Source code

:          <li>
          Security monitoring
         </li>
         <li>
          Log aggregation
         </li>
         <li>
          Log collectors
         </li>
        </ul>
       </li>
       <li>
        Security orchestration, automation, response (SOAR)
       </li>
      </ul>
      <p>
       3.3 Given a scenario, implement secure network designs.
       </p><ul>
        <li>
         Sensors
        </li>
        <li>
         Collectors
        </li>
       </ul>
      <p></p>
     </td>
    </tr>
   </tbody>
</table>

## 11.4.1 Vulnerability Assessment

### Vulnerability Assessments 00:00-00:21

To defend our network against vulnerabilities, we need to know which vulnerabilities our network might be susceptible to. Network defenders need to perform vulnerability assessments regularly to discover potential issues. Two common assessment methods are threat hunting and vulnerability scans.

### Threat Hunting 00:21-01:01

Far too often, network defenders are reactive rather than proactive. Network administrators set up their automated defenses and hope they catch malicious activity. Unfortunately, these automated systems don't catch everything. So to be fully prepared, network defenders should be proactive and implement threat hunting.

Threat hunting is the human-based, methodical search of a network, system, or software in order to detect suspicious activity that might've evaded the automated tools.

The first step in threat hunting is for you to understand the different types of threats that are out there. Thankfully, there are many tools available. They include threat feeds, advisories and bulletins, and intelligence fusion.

■ ■ ■ ■ ■

### Exercise requirements:
Reply with nothing except the number of lines in the records that include the word "Security".

### Response below:
2